TRECHO DO TEXTO:
Os dados são preocupantes. Nossa posição no ranking mundial da violência contra a mulher é decepcionante, perdemos apenas para El Salvador, Trinidad Tobago, Guatemala, Rússia, Colômbia e Belize. Os estados mais violentos são Espírito Santo, Alagoas, Paraná, Paraíba e Rio Grande do Sul. Quanto às capitais, as mais violentas são Vitória, João Pessoa, Maceió, Rio de Janeiro e São Paulo (Fonte: Instituto Sangari).

A juíza titular do I Juizado da Violência Doméstica Contra a Mulher, Adriana Ramos de Mello, lida diariamente com o problema e afirma que a violência no Brasil é um fenômeno cultural: “A questão é que temos uma mentalidade machista, vinda lá desde a colonização portuguesa, de que o homem é proprietário da mulher, é o seu dono. Esse é um conceito arcaico. A mulher mudou, hoje ela é dona do seu nariz, trabalha e tem seu dinheiro, ou seja, pode decidir sobre sua liberdade e não se sente propriedade de ninguém. Tem como sobreviver, sem precisar se humilhar diante do poder masculino, que, diga-se de passagem, vem diminuindo a cada dia. Em vista disso, a mulher não deve mais submissão e obediência a ele e aí começam os problemas”.

A juíza Adriana Ramos inclui ainda outros fatores como causadores da violência doméstica: “É claro que a presença da Igreja é muito forte, tanto a católica quanto a evangélica, por pregarem que a mulher é proveniente da costela do homem e, por isso, tratada pela religião como ser inferior. Houve um tempo, em nossa colonização recente, que ela era tratada abaixo de um cachorro, de um cavalo, do que o gado – este, por ser importante para a agricultura e uma fonte de renda. As próprias mulheres foram educadas para se conformarem com isso e se submeterem a esse status quo sem reclamar”.

Segundo ela, a morosidade dos processos deve-se apenas à falta de estrutura física do Judiciário e não ao trabalho dos juízes: “Nosso trabalho é estafante, temos oito juizados no Município do Rio, dois na Baixada Fluminense (Nova Iguaçu e Caxias), um em Niterói e outro em São Gonçalo. Esse ano foram quase 21 mil processos somente no Município do Rio de Janeiro, mas sempre parece pouco e isso cria uma sensação de impunidade. É necessário que a sociedade saiba (e o trabalho da imprensa é fundamental para isso acontecer) que, mesmo com pouca gente, nós produzimos muito. Mas a falta de material físico e humano acaba provocando a morosidade nos processos e essa morosidade é que gera a impunidade”.

Os crimes continuam ocorrendo, embora tenhamos uma das legislações mais modernas do mundo nessa área, explica Adriana Ramos: “A violência contra a mulher no Brasil é um fenômeno que ainda precisa ser melhor explicado à luz da antropologia, da sociologia, da filosofia, porque temos uma das melhores legislações do mundo nessa área e, mesmo assim, acontece uma agressão à mulher a cada cinco minutos no País. A faixa de mulheres mais agredidas está entre os 18 e os 45 anos. E os crimes são cometidos, na maioria das vezes, pelos seus companheiros, mas entram também nessa estatística os maridos, namorados e noivos”.

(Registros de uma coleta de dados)
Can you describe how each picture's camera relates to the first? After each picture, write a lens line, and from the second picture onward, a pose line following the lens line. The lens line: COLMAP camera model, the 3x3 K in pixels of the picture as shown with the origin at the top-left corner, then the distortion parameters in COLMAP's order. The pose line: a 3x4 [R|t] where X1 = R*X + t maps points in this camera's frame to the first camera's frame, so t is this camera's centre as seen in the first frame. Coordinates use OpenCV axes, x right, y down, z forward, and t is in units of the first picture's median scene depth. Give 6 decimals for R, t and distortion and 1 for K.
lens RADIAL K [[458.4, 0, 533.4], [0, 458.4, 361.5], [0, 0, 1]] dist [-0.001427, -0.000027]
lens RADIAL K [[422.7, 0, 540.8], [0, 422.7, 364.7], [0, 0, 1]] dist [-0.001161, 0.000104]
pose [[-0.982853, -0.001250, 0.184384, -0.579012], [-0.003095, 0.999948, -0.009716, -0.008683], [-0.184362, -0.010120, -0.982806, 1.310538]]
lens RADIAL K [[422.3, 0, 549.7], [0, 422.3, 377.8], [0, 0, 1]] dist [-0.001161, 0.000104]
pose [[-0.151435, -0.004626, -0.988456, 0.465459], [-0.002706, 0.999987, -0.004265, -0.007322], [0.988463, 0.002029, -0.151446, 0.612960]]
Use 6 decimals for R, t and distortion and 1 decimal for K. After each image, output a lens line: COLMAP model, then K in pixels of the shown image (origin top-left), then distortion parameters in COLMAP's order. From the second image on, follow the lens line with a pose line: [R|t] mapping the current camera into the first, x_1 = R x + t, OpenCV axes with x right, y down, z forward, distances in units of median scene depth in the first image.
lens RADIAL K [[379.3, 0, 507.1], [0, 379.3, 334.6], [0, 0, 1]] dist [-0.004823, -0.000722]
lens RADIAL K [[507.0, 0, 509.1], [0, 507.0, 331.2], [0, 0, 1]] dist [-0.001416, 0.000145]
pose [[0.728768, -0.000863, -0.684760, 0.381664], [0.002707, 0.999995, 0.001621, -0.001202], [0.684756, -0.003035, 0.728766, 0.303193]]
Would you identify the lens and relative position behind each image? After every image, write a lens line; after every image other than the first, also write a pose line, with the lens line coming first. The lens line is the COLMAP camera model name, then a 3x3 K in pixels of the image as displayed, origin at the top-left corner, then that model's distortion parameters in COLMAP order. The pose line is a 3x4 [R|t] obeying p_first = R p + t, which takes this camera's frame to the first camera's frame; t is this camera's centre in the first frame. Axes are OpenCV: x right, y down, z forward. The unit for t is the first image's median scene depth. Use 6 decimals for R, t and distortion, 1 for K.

OBJETIVO DA TAREFA:
Indique se cada afirmação abaixo está de acordo com o trecho sobre violência contra a mulher. Responda sim ou não e cite entre aspas as palavras do trecho que decidem a resposta.
1. A juíza atribui a morosidade dos processos ao trabalho dos juízes.
2. A faixa de mulheres mais agredidas vai dos 18 aos 45 anos.
3. Há dois juizados na Baixada Fluminense.

EXERCÍCIO RESOLVIDO:
1. Não: "a morosidade dos processos deve-se apenas à falta de estrutura física do Judiciário e não ao trabalho dos juízes".
2. Sim: "A faixa de mulheres mais agredidas está entre os 18 e os 45 anos".
3. Sim: "dois na Baixada Fluminense (Nova Iguaçu e Caxias)".